Other product providers have been quite welcoming of the changes, with AMP stating that it welcomed the “comprehensive roadmap” offered by the government.
“The removal of the safe harbour steps in favour of a principle-based approach to the best interests duty will empower financial advisers, lead to new channels for the delivery of financial advice, and make advice accessible to many more Australians,” said AMP chief executive Alexis George.
The creation of a new type of financial adviser has alarmed many in industry, with Peter White AM, the managing director of the Finance Brokers Association of Australasia (FBAA), suggesting that the move would result in product pushing rather than good financial advice.
Reacting to the news in December, the MD of the FBAA stated: “The FBAA is concerned about the announcement that the federal government is introducing a new class of financial advice provider that will allow employees of banks, insurers, and other financial institutions to provide advice under the title of ‘qualified advisers’.
“This presents more questions than it does provide solutions and has the potential to backfire. We know financial institutions and banks will always put profits first and their track record is abysmal. How can an employee of an institution selling a product possibly act in the best interests of the consumer?
“Will these ‘qualified advisers’ give real actual independent advice or limit their advice to their ‘off the shelf’ products? The product they are pitching to the client may well not be in their best interest[s] compared to other products in the financial services arena. So how can they meet any sort of best interests test?

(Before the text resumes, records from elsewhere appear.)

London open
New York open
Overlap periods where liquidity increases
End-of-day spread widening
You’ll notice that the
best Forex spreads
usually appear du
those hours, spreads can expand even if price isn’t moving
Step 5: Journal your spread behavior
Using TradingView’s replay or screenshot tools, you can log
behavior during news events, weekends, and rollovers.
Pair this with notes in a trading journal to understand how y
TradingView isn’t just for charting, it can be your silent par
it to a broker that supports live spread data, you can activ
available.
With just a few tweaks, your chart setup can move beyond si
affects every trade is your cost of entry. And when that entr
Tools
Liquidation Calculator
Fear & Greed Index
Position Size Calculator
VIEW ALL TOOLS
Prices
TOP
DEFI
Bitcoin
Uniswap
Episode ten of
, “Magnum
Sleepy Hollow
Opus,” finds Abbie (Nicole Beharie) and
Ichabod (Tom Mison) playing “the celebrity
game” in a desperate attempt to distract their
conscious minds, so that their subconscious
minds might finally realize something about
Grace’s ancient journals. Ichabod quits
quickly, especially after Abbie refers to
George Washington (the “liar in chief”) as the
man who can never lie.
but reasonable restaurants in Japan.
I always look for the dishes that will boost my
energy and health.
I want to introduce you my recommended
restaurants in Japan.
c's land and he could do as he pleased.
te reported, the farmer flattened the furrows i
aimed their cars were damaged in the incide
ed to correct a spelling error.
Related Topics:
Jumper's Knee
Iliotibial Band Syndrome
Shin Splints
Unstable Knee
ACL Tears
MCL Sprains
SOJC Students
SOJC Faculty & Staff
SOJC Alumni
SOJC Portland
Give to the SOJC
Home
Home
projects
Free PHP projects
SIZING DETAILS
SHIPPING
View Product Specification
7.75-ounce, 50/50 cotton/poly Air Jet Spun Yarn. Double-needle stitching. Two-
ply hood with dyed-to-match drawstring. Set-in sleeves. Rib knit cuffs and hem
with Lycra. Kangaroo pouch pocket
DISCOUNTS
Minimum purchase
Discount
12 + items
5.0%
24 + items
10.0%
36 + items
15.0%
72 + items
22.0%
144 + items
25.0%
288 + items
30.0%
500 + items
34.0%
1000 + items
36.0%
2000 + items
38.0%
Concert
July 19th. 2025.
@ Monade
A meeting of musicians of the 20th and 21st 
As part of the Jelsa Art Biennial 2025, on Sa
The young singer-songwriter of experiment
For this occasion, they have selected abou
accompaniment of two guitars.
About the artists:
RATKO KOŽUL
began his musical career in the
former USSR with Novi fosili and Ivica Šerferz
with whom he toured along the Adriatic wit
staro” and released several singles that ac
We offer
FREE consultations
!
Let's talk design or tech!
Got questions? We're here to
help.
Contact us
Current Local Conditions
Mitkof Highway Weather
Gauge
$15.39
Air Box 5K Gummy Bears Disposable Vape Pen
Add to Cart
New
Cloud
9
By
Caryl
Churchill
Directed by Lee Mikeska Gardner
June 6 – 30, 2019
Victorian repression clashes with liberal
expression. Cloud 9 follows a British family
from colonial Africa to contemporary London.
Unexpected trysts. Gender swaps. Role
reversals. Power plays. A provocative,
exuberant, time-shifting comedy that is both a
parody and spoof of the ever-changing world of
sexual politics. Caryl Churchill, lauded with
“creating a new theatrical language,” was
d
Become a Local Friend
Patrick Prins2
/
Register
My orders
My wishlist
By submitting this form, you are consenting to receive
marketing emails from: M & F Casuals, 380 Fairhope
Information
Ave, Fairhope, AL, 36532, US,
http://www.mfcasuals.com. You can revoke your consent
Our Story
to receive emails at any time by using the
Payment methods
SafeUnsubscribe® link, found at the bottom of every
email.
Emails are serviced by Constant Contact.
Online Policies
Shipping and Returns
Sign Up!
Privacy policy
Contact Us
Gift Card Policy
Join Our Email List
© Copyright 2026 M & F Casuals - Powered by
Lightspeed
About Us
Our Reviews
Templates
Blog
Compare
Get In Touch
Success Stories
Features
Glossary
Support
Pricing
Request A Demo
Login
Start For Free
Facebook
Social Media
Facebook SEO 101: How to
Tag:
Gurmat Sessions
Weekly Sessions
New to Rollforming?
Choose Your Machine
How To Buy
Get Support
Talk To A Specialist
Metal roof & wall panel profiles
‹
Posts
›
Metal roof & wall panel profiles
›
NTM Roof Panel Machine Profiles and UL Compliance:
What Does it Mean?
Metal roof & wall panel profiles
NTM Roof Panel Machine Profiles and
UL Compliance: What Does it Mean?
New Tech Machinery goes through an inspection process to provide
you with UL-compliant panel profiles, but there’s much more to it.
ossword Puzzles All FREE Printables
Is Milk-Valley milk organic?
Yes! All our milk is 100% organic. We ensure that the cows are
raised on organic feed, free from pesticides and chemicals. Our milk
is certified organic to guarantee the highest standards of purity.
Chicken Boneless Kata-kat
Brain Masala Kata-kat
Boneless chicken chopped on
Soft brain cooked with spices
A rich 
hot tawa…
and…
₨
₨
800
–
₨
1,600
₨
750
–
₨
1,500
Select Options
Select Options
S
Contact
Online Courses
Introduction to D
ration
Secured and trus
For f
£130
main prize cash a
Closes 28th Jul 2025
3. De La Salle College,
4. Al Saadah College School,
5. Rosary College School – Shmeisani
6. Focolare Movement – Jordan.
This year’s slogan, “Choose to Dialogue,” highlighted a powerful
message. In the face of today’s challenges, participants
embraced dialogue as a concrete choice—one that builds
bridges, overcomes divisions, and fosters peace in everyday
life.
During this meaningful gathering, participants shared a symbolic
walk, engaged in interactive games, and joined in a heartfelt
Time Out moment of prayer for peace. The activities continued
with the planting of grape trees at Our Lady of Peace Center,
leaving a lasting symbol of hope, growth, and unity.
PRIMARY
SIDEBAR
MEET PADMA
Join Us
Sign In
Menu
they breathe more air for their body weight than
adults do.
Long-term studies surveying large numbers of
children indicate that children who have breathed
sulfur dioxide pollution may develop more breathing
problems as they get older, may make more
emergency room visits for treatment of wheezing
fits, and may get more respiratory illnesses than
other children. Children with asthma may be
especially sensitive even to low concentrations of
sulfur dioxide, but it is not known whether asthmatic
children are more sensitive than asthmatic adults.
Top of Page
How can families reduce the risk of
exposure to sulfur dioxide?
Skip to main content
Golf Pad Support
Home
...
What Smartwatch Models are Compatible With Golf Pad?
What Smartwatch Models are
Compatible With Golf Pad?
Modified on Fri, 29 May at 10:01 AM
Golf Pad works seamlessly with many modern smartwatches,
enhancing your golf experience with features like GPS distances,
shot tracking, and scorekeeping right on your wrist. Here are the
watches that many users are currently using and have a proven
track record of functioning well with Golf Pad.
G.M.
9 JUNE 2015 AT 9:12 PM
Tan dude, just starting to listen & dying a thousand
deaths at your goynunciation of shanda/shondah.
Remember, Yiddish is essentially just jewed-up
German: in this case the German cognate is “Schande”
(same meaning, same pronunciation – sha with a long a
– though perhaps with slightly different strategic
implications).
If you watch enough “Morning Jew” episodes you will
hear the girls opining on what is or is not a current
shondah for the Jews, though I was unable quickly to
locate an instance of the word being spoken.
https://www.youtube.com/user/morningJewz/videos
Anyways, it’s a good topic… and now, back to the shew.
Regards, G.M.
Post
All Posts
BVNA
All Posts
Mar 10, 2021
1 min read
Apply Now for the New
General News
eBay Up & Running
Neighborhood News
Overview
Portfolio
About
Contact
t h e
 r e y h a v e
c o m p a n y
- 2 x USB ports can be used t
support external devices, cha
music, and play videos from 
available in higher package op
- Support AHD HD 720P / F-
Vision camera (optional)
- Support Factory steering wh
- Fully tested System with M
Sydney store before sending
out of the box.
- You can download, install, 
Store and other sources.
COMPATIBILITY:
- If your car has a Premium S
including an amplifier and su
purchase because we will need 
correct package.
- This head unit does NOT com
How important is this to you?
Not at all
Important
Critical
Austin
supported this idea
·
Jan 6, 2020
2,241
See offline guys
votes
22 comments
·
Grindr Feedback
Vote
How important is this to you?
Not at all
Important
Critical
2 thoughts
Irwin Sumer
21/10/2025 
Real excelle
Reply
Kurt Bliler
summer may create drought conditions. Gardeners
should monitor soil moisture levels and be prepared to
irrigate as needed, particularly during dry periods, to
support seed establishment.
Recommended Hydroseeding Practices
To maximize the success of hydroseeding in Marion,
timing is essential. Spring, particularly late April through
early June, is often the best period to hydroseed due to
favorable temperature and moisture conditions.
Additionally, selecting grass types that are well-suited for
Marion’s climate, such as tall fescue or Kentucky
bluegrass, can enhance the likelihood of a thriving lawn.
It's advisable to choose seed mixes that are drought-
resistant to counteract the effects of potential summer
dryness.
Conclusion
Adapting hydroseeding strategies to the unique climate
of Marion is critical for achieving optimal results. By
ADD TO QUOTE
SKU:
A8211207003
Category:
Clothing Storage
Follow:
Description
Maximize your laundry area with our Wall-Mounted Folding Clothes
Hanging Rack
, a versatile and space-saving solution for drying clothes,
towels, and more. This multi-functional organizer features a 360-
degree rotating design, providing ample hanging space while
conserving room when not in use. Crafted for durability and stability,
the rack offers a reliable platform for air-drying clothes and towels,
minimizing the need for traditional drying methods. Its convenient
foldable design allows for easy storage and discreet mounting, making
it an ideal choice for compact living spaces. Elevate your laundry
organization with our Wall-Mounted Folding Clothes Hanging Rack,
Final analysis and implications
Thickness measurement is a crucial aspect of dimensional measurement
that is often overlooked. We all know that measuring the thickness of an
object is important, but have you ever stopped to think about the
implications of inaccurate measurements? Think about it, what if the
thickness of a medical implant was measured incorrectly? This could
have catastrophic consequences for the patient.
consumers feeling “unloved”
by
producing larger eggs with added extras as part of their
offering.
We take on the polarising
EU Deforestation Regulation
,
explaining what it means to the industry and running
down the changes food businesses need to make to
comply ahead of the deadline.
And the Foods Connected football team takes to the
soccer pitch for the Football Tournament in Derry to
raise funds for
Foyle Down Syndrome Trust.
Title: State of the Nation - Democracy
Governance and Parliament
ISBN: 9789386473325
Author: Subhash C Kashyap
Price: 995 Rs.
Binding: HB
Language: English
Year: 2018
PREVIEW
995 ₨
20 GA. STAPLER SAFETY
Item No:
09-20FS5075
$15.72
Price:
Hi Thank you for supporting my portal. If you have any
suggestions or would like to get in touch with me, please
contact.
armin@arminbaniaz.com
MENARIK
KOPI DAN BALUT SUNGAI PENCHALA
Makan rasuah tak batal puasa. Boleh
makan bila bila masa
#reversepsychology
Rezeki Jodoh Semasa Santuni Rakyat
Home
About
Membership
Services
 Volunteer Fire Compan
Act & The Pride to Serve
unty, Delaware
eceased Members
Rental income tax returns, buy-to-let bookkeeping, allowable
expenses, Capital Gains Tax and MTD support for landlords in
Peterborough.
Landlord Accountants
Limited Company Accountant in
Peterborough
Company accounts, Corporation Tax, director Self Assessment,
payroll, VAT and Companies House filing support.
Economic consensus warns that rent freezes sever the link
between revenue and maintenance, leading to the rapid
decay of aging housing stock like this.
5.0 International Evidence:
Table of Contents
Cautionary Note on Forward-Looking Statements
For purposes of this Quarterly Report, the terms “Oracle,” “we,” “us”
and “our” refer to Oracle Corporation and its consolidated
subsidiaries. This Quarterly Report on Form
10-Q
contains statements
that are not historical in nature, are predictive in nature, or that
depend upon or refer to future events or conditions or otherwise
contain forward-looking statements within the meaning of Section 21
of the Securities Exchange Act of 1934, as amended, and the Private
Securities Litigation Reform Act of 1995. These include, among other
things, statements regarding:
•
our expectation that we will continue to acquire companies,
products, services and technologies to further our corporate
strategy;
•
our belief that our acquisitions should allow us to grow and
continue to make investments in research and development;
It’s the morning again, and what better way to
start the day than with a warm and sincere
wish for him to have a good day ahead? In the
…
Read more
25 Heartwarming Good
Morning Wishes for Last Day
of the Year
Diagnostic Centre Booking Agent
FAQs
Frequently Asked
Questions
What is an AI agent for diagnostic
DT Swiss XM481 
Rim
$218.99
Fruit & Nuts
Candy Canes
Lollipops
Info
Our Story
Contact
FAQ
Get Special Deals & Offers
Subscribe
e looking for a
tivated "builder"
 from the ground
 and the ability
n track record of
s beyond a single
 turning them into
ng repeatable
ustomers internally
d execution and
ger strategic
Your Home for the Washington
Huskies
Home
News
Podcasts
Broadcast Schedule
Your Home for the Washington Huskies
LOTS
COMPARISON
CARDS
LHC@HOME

“We also must ask what education qualifications these individuals will be obliged to have. It cannot be less than any financial adviser practitioner, otherwise their advice will be poor and uninformed. The result of this lack of complete knowledge can create poor outcomes and risks peoples’ future including their retirement plans.”
Mr White added that if there is a breach of law, the licensee alone should not be responsible.
“This responsibility and accountability should extend to the individual giving the advice,” he said.
“If not, we know from past experience that the large corporate just pays the fine, gets a slap on the wrist, and moves on.
“I call on the minister to extend the reach of the obligation and recourse and consider these potential ramifications before putting anything in place.
“There are many questions that must be addressed and if this is not properly considered, the adverse impact could be dramatic.”